À l’inverse, les projets qui réussissent sont ceux qui combinent :
• un dimensionnement réaliste des équipements ;
• une formation pratique des bénéficiaires ;
• un accompagnement technique régulier ;
• une approche progressive, adaptée aux capacités financières des jeunes.

  1. Rentabilité et viabilité économique

Contrairement à certaines idées reçues, le maraîchage irrigué peut être rentable, même à petite échelle, à condition d’être bien géré.
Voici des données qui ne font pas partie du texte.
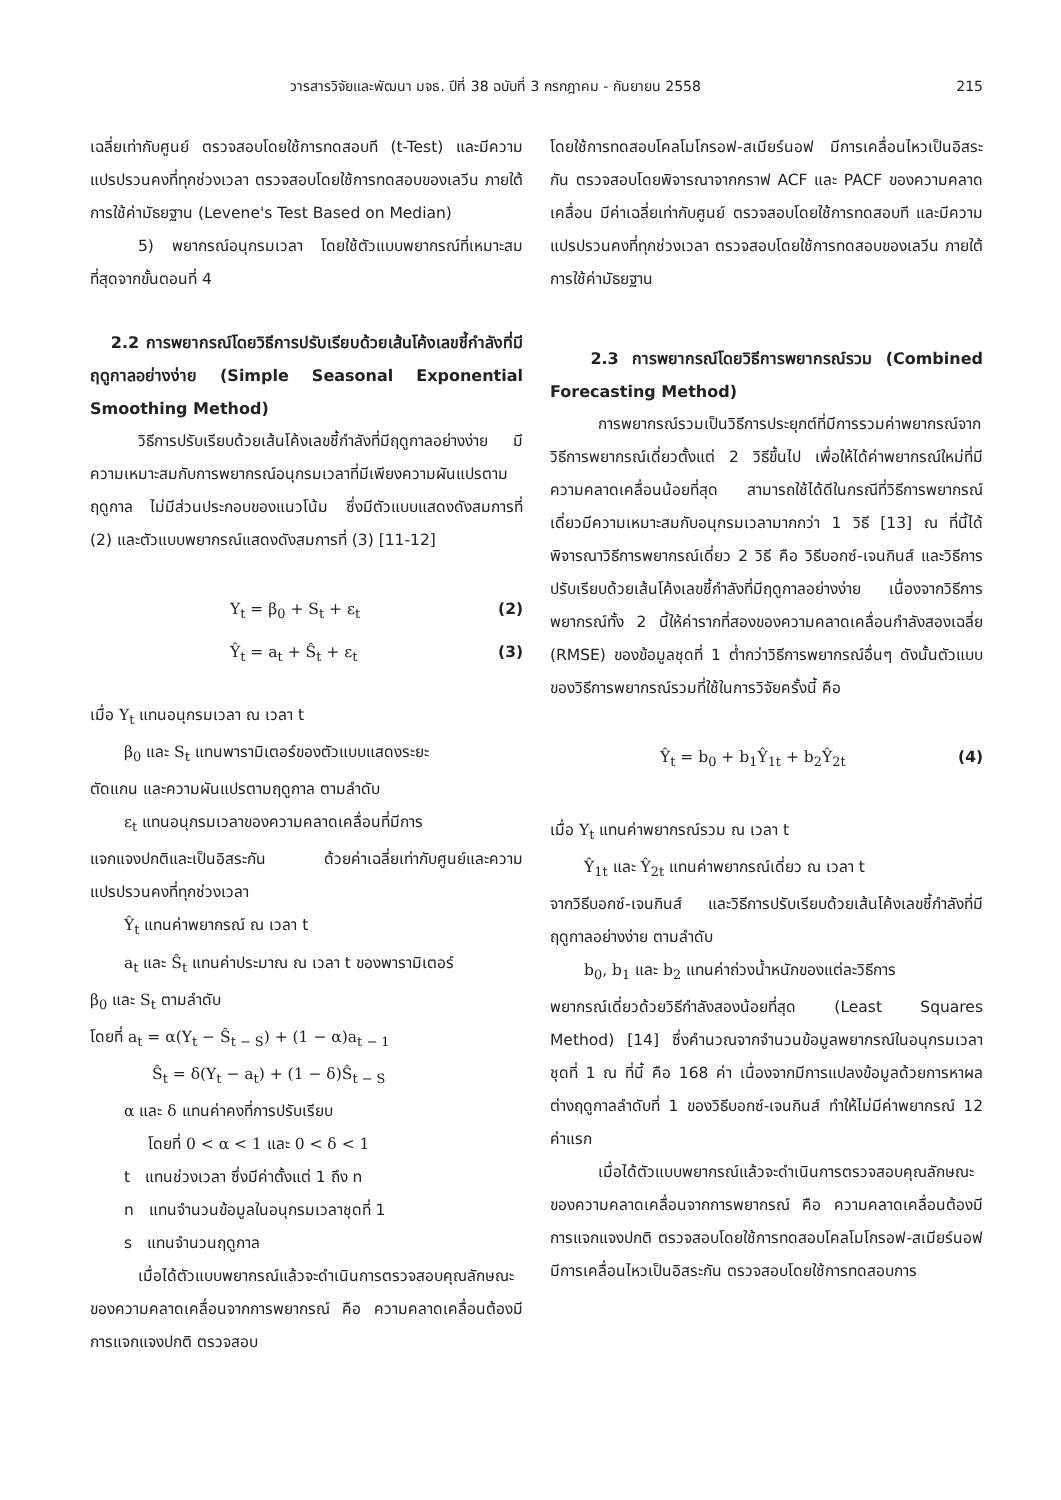วารสารวิจัยและพัฒนา มจธ. ปีที่ 38 ฉบับที่ 3 กรกฎาคม - กันยายน 2558 215
เฉลี่ยเท่ากับศูนย์ ตรวจสอบโดยใช้การทดสอบที (t-Test) และมีความแปรปรวนคงที่ทุกช่วงเวลา ตรวจสอบโดยใช้การทดสอบของเลวีน ภายใต้การใช้ค่ามัธยฐาน (Levene's Test Based on Median)
5) พยากรณ์อนุกรมเวลา โดยใช้ตัวแบบพยากรณ์ที่เหมาะสมที่สุดจากขั้นตอนที่ 4
2.2 การพยากรณ์โดยวิธีการปรับเรียบด้วยเส้นโค้งเลขชี้กำลังที่มีฤดูกาลอย่างง่าย (Simple Seasonal Exponential Smoothing Method)
วิธีการปรับเรียบด้วยเส้นโค้งเลขชี้กำลังที่มีฤดูกาลอย่างง่าย มีความเหมาะสมกับการพยากรณ์อนุกรมเวลาที่มีเพียงความผันแปรตามฤดูกาล ไม่มีส่วนประกอบของแนวโน้ม ซึ่งมีตัวแบบแสดงดังสมการที่ (2) และตัวแบบพยากรณ์แสดงดังสมการที่ (3) [11-12]
Y<sub>t</sub> = β<sub>0</sub> + S<sub>t</sub> + ε<sub>t</sub> (2)
Ŷ<sub>t</sub> = a<sub>t</sub> + Ŝ<sub>t</sub> + ε<sub>t</sub> (3)
เมื่อ Y<sub>t</sub> แทนอนุกรมเวลา ณ เวลา t
β<sub>0</sub> และ S<sub>t</sub> แทนพารามิเตอร์ของตัวแบบแสดงระยะ
ตัดแกน และความผันแปรตามฤดูกาล ตามลำดับ
ε<sub>t</sub> แทนอนุกรมเวลาของความคลาดเคลื่อนที่มีการ
แจกแจงปกติและเป็นอิสระกัน ด้วยค่าเฉลี่ยเท่ากับศูนย์และความแปรปรวนคงที่ทุกช่วงเวลา
Ŷ<sub>t</sub> แทนค่าพยากรณ์ ณ เวลา t
a<sub>t</sub> และ Ŝ<sub>t</sub> แทนค่าประมาณ ณ เวลา t ของพารามิเตอร์
β<sub>0</sub> และ S<sub>t</sub> ตามลำดับ
โดยที่ a<sub>t</sub> = α(Y<sub>t</sub> − Ŝ<sub>t − S</sub>) + (1 − α)a<sub>t − 1</sub>
Ŝ<sub>t</sub> = δ(Y<sub>t</sub> − a<sub>t</sub>) + (1 − δ)Ŝ<sub>t − S</sub>
α และ δ แทนค่าคงที่การปรับเรียบ
โดยที่ 0 < α < 1 และ 0 < δ < 1
t แทนช่วงเวลา ซึ่งมีค่าตั้งแต่ 1 ถึง n
n แทนจำนวนข้อมูลในอนุกรมเวลาชุดที่ 1
s แทนจำนวนฤดูกาล
เมื่อได้ตัวแบบพยากรณ์แล้วจะดำเนินการตรวจสอบคุณลักษณะของความคลาดเคลื่อนจากการพยากรณ์ คือ ความคลาดเคลื่อนต้องมีการแจกแจงปกติ ตรวจสอบ
โดยใช้การทดสอบโคลโมโกรอฟ-สเมียร์นอฟ มีการเคลื่อนไหวเป็นอิสระกัน ตรวจสอบโดยพิจารณาจากกราฟ ACF และ PACF ของความคลาดเคลื่อน มีค่าเฉลี่ยเท่ากับศูนย์ ตรวจสอบโดยใช้การทดสอบที และมีความแปรปรวนคงที่ทุกช่วงเวลา ตรวจสอบโดยใช้การทดสอบของเลวีน ภายใต้การใช้ค่ามัธยฐาน
2.3 การพยากรณ์โดยวิธีการพยากรณ์รวม (Combined Forecasting Method)
การพยากรณ์รวมเป็นวิธีการประยุกต์ที่มีการรวมค่าพยากรณ์จากวิธีการพยากรณ์เดี่ยวตั้งแต่ 2 วิธีขึ้นไป เพื่อให้ได้ค่าพยากรณ์ใหม่ที่มีความคลาดเคลื่อนน้อยที่สุด สามารถใช้ได้ดีในกรณีที่วิธีการพยากรณ์เดี่ยวมีความเหมาะสมกับอนุกรมเวลามากกว่า 1 วิธี [13] ณ ที่นี้ได้พิจารณาวิธีการพยากรณ์เดี่ยว 2 วิธี คือ วิธีบอกซ์-เจนกินส์ และวิธีการปรับเรียบด้วยเส้นโค้งเลขชี้กำลังที่มีฤดูกาลอย่างง่าย เนื่องจากวิธีการพยากรณ์ทั้ง 2 นี้ให้ค่ารากที่สองของความคลาดเคลื่อนกำลังสองเฉลี่ย (RMSE) ของข้อมูลชุดที่ 1 ต่ำกว่าวิธีการพยากรณ์อื่นๆ ดังนั้นตัวแบบของวิธีการพยากรณ์รวมที่ใช้ในการวิจัยครั้งนี้ คือ
Ŷ<sub>t</sub> = b<sub>0</sub> + b<sub>1</sub>Ŷ<sub>1t</sub> + b<sub>2</sub>Ŷ<sub>2t</sub> (4)
เมื่อ Y<sub>t</sub> แทนค่าพยากรณ์รวม ณ เวลา t
Ŷ<sub>1t</sub> และ Ŷ<sub>2t</sub> แทนค่าพยากรณ์เดี่ยว ณ เวลา t
จากวิธีบอกซ์-เจนกินส์ และวิธีการปรับเรียบด้วยเส้นโค้งเลขชี้กำลังที่มีฤดูกาลอย่างง่าย ตามลำดับ
b<sub>0</sub>, b<sub>1</sub> และ b<sub>2</sub> แทนค่าถ่วงน้ำหนักของแต่ละวิธีการ
พยากรณ์เดี่ยวด้วยวิธีกำลังสองน้อยที่สุด (Least Squares Method) [14] ซึ่งคำนวณจากจำนวนข้อมูลพยากรณ์ในอนุกรมเวลาชุดที่ 1 ณ ที่นี้ คือ 168 ค่า เนื่องจากมีการแปลงข้อมูลด้วยการหาผลต่างฤดูกาลลำดับที่ 1 ของวิธีบอกซ์-เจนกินส์ ทำให้ไม่มีค่าพยากรณ์ 12 ค่าแรก
เมื่อได้ตัวแบบพยากรณ์แล้วจะดำเนินการตรวจสอบคุณลักษณะของความคลาดเคลื่อนจากการพยากรณ์ คือ ความคลาดเคลื่อนต้องมีการแจกแจงปกติ ตรวจสอบโดยใช้การทดสอบโคลโมโกรอฟ-สเมียร์นอฟ มีการเคลื่อนไหวเป็นอิสระกัน ตรวจสอบโดยใช้การทดสอบการ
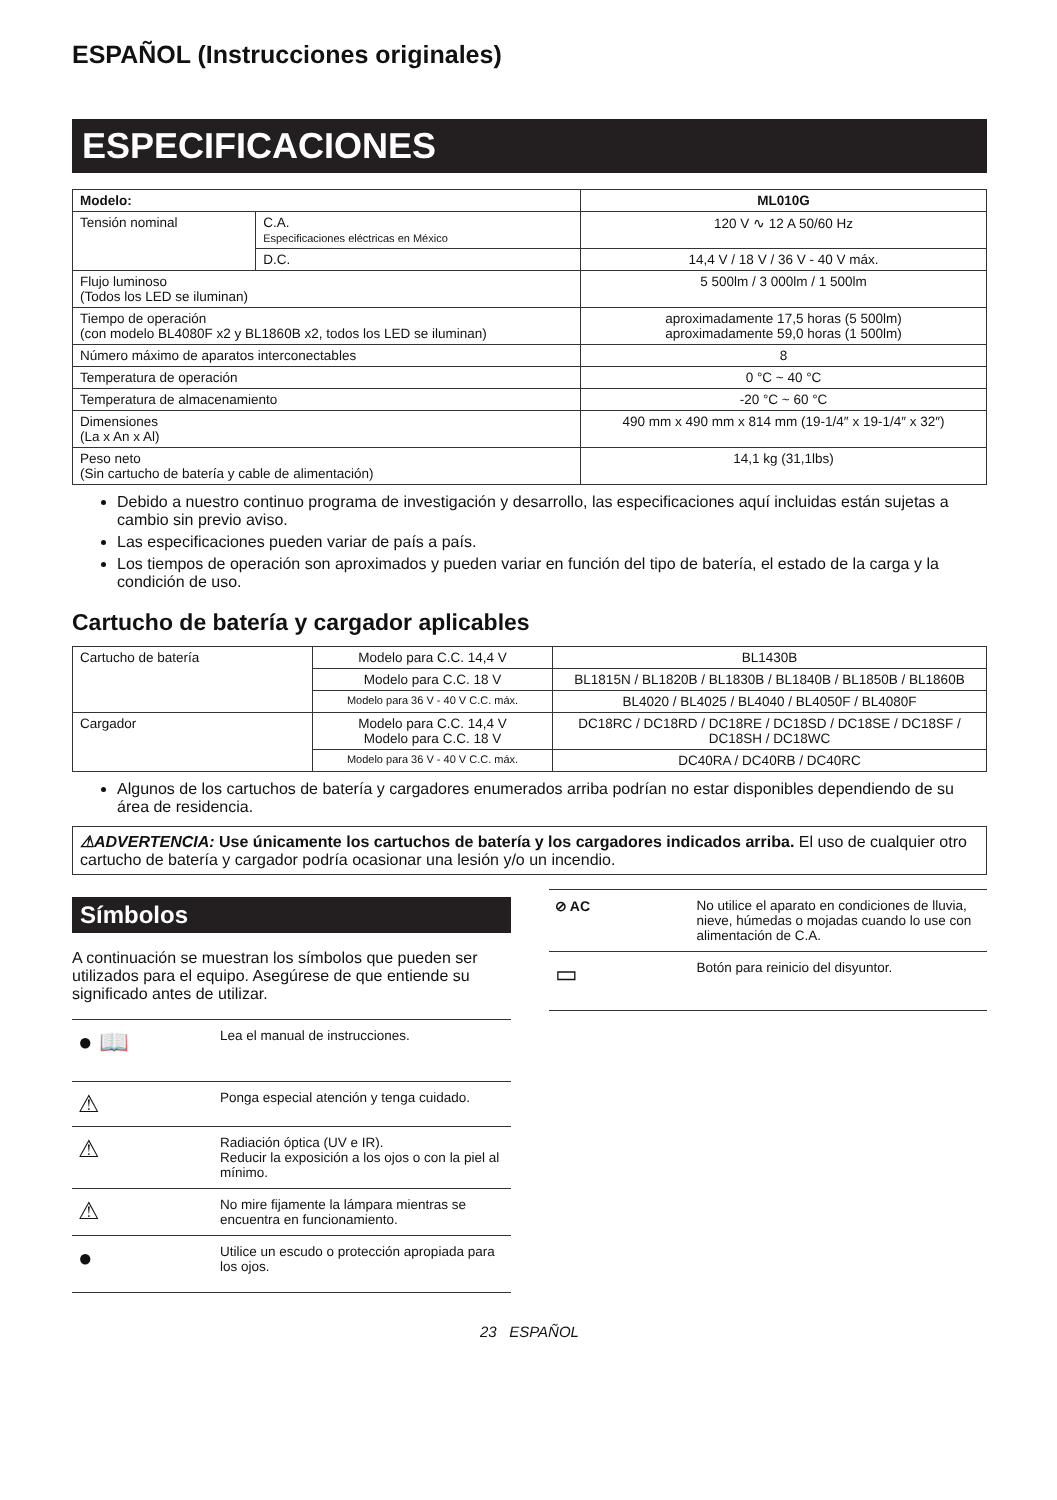ESPAÑOL (Instrucciones originales)
ESPECIFICACIONES
| Modelo: | | ML010G |
| --- | --- | --- |
| Tensión nominal | C.A. Especificaciones eléctricas en México | 120 V ∿ 12 A 50/60 Hz |
| | D.C. | 14,4 V / 18 V / 36 V - 40 V máx. |
| Flujo luminoso (Todos los LED se iluminan) | | 5 500lm / 3 000lm / 1 500lm |
| Tiempo de operación (con modelo BL4080F x2 y BL1860B x2, todos los LED se iluminan) | | aproximadamente 17,5 horas (5 500lm) aproximadamente 59,0 horas (1 500lm) |
| Número máximo de aparatos interconectables | | 8 |
| Temperatura de operación | | 0 °C ~ 40 °C |
| Temperatura de almacenamiento | | -20 °C ~ 60 °C |
| Dimensiones (La x An x Al) | | 490 mm x 490 mm x 814 mm (19-1/4″ x 19-1/4″ x 32″) |
| Peso neto (Sin cartucho de batería y cable de alimentación) | | 14,1 kg (31,1lbs) |
Debido a nuestro continuo programa de investigación y desarrollo, las especificaciones aquí incluidas están sujetas a cambio sin previo aviso.
Las especificaciones pueden variar de país a país.
Los tiempos de operación son aproximados y pueden variar en función del tipo de batería, el estado de la carga y la condición de uso.
Cartucho de batería y cargador aplicables
| Cartucho de batería | Modelo para C.C. 14,4 V | BL1430B |
| | Modelo para C.C. 18 V | BL1815N / BL1820B / BL1830B / BL1840B / BL1850B / BL1860B |
| | Modelo para 36 V - 40 V C.C. máx. | BL4020 / BL4025 / BL4040 / BL4050F / BL4080F |
| Cargador | Modelo para C.C. 14,4 V Modelo para C.C. 18 V | DC18RC / DC18RD / DC18RE / DC18SD / DC18SE / DC18SF / DC18SH / DC18WC |
| | Modelo para 36 V - 40 V C.C. máx. | DC40RA / DC40RB / DC40RC |
Algunos de los cartuchos de batería y cargadores enumerados arriba podrían no estar disponibles dependiendo de su área de residencia.
⚠ADVERTENCIA: Use únicamente los cartuchos de batería y los cargadores indicados arriba. El uso de cualquier otro cartucho de batería y cargador podría ocasionar una lesión y/o un incendio.
Símbolos
A continuación se muestran los símbolos que pueden ser utilizados para el equipo. Asegúrese de que entiende su significado antes de utilizar.
| ● 📖 | Lea el manual de instrucciones. |
| ⚠ | Ponga especial atención y tenga cuidado. |
| ⚠ | Radiación óptica (UV e IR). Reducir la exposición a los ojos o con la piel al mínimo. |
| ⚠ | No mire fijamente la lámpara mientras se encuentra en funcionamiento. |
| ● | Utilice un escudo o protección apropiada para los ojos. |
| ⊘ AC | No utilice el aparato en condiciones de lluvia, nieve, húmedas o mojadas cuando lo use con alimentación de C.A. |
| ▭ | Botón para reinicio del disyuntor. |
23 ESPAÑOL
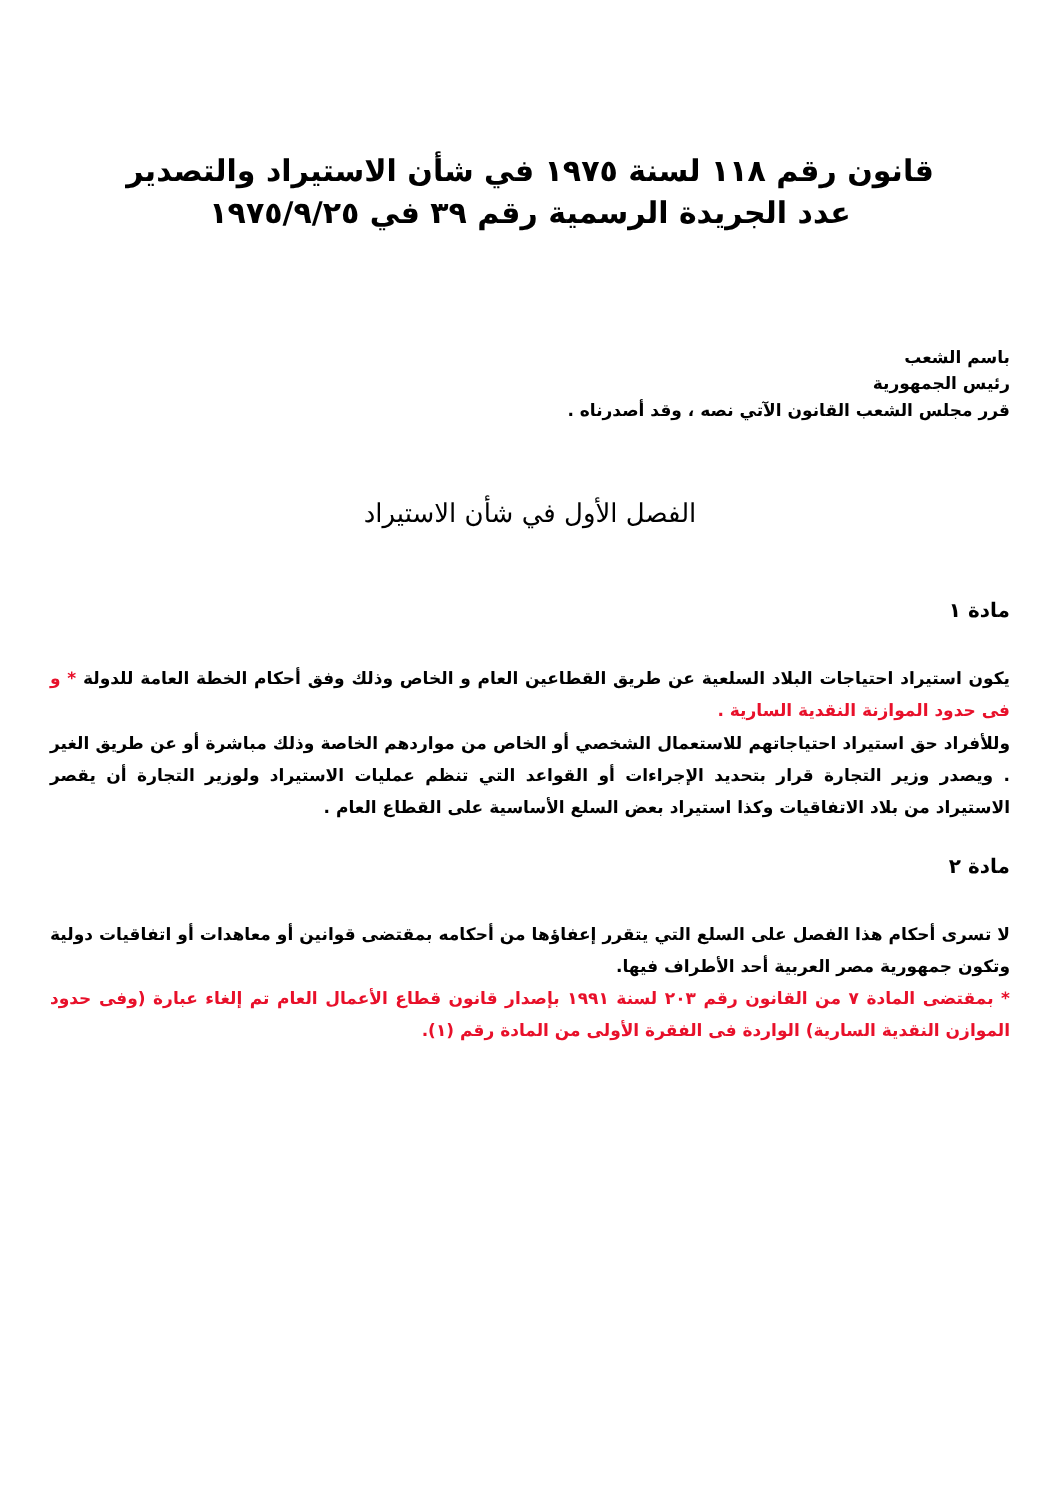قانون رقم ١١٨ لسنة ١٩٧٥ في شأن الاستيراد والتصدير
عدد الجريدة الرسمية رقم ٣٩ في ١٩٧٥/٩/٢٥
باسم الشعب
رئيس الجمهورية
قرر مجلس الشعب القانون الآتي نصه ، وقد أصدرناه .
الفصل الأول في شأن الاستيراد
مادة ١
يكون استيراد احتياجات البلاد السلعية عن طريق القطاعين العام و الخاص وذلك وفق أحكام الخطة العامة للدولة * و فى حدود الموازنة النقدية السارية .
وللأفراد حق استيراد احتياجاتهم للاستعمال الشخصي أو الخاص من مواردهم الخاصة وذلك مباشرة أو عن طريق الغير . ويصدر وزير التجارة قرار بتحديد الإجراءات أو القواعد التي تنظم عمليات الاستيراد ولوزير التجارة أن يقصر الاستيراد من بلاد الاتفاقيات وكذا استيراد بعض السلع الأساسية على القطاع العام .
مادة ٢
لا تسرى أحكام هذا الفصل على السلع التي يتقرر إعفاؤها من أحكامه بمقتضى قوانين أو معاهدات أو اتفاقيات دولية وتكون جمهورية مصر العربية أحد الأطراف فيها.
* بمقتضى المادة ٧ من القانون رقم ٢٠٣ لسنة ١٩٩١ بإصدار قانون قطاع الأعمال العام تم إلغاء عبارة (وفى حدود الموازن النقدية السارية) الواردة فى الفقرة الأولى من المادة رقم (١).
Sur une superficie de 0,5 à 1 hectare, un exploitant bien organisé peut générer des revenus mensuels supérieurs au salaire minimum, notamment en saison sèche. Les cultures à cycle court permettent une rotation rapide du capital, tandis que les cultures à forte valeur ajoutée offrent des marges intéressantes lorsque les marchés sont bien ciblés.

L’investissement initial, principalement constitué de la pompe solaire, des panneaux et du réseau d’irrigation, peut être amorti en deux à trois campagnes lorsque les conditions sont réunies. Le solaire permet en outre de réduire durablement les charges d’exploitation, ce qui renforce la résilience économique des producteurs.

  1. Rôle de l’État et des partenaires

Pour que le maraîchage irrigué solaire devienne un véritable levier de développement, une action publique structurée est nécessaire.

L’État et ses partenaires peuvent intervenir à plusieurs niveaux :
• facilitation de l’accès au foncier agricole sécurisé ;
• subvention partielle ou mécanismes de financement adaptés pour l’équipement solaire ;
• formation technique courte et pratique ;
• appui-conseil et encadrement de proximité ;
• organisation de pôles maraîchers périurbains ;
• intégration du maraîchage dans les programmes d’emploi des jeunes.

Il est également essentiel de favoriser les partenariats avec les collectivités territoriales, les organisations paysannes, les ONG spécialisées et le secteur privé, afin de garantir la durabilité des actions.

  1. Message clé à destination des jeunes

Le maraîchage irrigué solaire ne doit plus être perçu comme une activité de subsistance ou de dernier recours. Il s’agit d’un véritable métier, porteur d’avenir, capable de générer des revenus décents, de créer de l’emploi local et de contribuer à la souveraineté alimentaire du pays.

Avec un minimum de formation, un accompagnement adapté et une bonne organisation, un jeune peut transformer une petite parcelle en une activité économique viable, évolutive et respectée.

Conclusion

Le développement du maraîchage irrigué solaire représente une opportunité stratégique majeure pour le Mali. Il permet de répondre simultanément aux défis de l’emploi des jeunes, de la sécurité alimentaire, de la transition énergétique et de la résilience climatique.

En structurant cette filière autour d’une vision claire, de mécanismes de financement adaptés et d’un accompagnement technique sérieux, le Mali peut faire du maraîchage un véritable moteur de développement local et un pilier de sa souveraineté alimentaire.